PASSAGE FOR REVIEW |
------------------------
Lately, there’s been a lot of discourse about the impact of AI art and writing, and I’ll admit that I feel a bit of trepidation about the abilities of recently-unveiled artificial intelligence projects.
There are so many possibilities to fear—its ability to replace creative workers, the hollowness of its art, the rampant intellectual property theft. I’m not that interested in wading into the debate about how human-like it is (this doesn’t ultimately matter to me, because even when it isn’t passable as human-created today, it will only get better with time—and probably not much time). I’m not interested in arguing about whether or not AI-generated art is art (we will not reach a society-level consensus on that question). I’m not interested in lambasting it as dangerous or freaking out about how it will destroy society (most people who make arguments like that, in time, look foolish, and I will not become one of them; the future is always weirder than we think it will be).
What seems clear to me: AI art will change the landscape of creativity; there are legal questions about it that should be discussed; it will only continue to become more influential with time.
But this conversation is missing the fact that AI has already deeply infiltrated one kind of art, and I think it is an illustrative example. Notably, neural networks have dominated in translation tasks (like Google Translate) since 2016. This has been a part of our lives for years now, and largely a useful one. Who doesn’t turn to Google Translate sometimes? It’s very helpful! But translators do not just regurgitate words in one language based on another, and even with the remarkable quality of translations that come from computers, human translators have not all lost their jobs.
------------------------
DATA TO EXAMINE |
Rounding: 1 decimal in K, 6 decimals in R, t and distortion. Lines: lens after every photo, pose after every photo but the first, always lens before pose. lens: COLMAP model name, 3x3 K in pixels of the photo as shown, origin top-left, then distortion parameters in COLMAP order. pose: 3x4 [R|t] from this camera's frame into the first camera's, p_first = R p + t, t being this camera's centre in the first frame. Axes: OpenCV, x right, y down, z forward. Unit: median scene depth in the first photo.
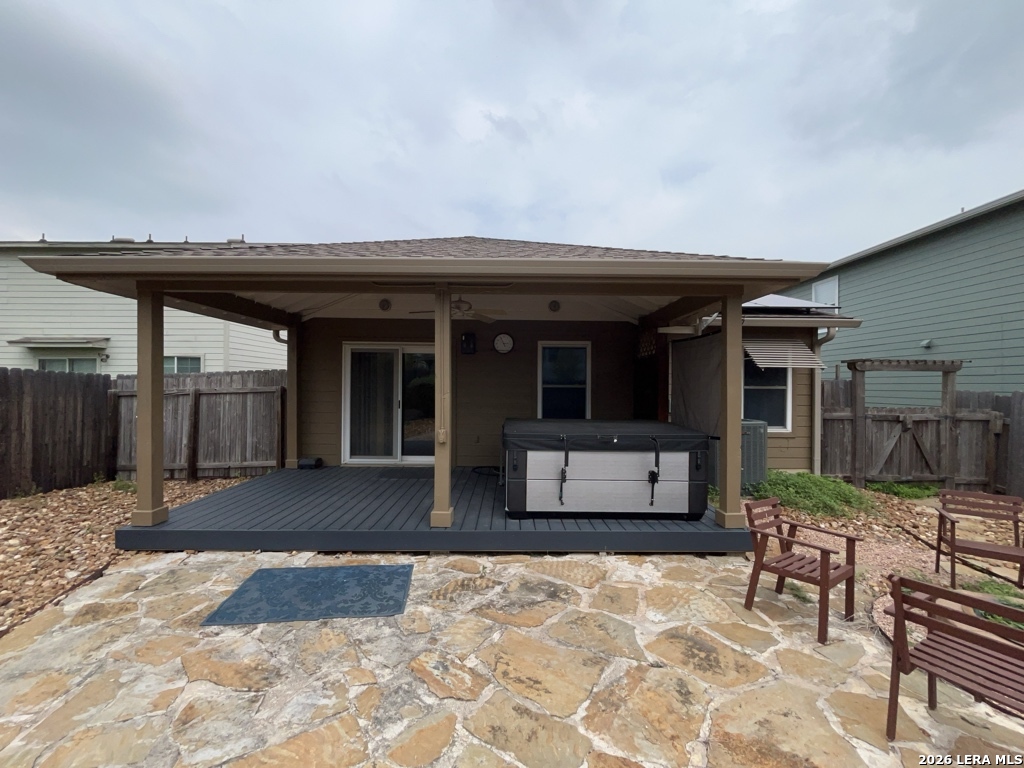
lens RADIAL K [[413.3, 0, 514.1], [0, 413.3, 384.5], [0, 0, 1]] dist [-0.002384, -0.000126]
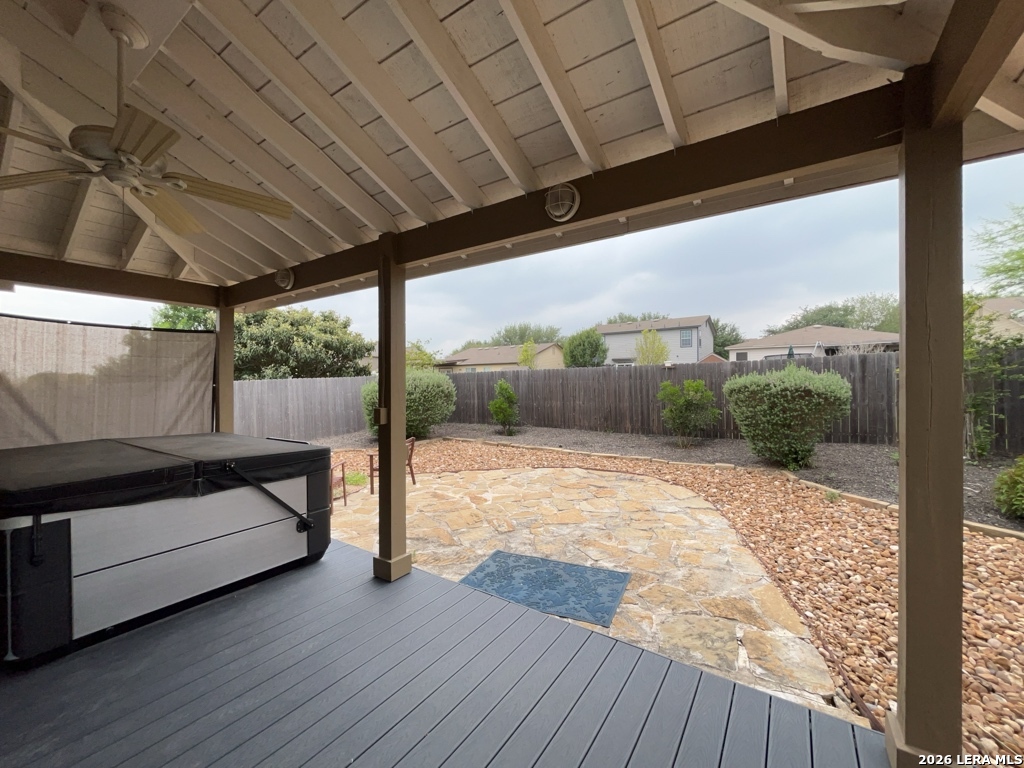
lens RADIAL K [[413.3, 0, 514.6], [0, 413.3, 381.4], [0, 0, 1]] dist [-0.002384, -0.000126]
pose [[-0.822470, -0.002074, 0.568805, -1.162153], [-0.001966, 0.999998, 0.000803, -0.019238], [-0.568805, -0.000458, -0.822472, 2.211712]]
------------------------
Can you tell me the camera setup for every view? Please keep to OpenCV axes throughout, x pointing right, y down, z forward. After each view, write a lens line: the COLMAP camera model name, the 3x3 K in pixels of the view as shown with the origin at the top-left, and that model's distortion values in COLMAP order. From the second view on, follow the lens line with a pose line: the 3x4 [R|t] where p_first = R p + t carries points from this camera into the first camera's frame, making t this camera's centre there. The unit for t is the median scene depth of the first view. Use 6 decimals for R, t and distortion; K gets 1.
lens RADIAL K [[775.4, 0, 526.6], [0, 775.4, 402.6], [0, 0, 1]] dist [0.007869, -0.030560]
------------------------
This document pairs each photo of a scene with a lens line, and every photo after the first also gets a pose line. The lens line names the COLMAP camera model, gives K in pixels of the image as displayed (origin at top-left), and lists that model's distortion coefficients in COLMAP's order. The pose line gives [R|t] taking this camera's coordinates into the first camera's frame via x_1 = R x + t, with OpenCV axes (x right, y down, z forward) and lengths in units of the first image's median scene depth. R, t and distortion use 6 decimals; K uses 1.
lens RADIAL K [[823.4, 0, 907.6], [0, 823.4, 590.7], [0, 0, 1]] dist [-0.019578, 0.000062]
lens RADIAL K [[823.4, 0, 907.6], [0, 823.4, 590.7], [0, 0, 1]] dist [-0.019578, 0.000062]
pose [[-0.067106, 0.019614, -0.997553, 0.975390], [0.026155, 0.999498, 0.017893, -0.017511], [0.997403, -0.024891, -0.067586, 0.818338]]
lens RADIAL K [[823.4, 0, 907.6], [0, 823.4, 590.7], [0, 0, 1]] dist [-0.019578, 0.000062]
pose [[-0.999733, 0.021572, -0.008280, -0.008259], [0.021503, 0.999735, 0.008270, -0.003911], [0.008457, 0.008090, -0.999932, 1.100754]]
------------------------
WORK TASK 1 | In the essay on AI art and translation, since what year have neural networks dominated translation tasks?
WORK TASK 2 | Reproduce word for word the portion of the essay on AI art and translation from "What seems clear" to "lost their jobs.".

TASK RESULT 1 | Since 2016.

TASK RESULT 2 |
What seems clear to me: AI art will change the landscape of creativity; there are legal questions about it that should be discussed; it will only continue to become more influential with time.
But this conversation is missing the fact that AI has already deeply infiltrated one kind of art, and I think it is an illustrative example. Notably, neural networks have dominated in translation tasks (like Google Translate) since 2016. This has been a part of our lives for years now, and largely a useful one. Who doesn’t turn to Google Translate sometimes? It’s very helpful! But translators do not just regurgitate words in one language based on another, and even with the remarkable quality of translations that come from computers, human translators have not all lost their jobs.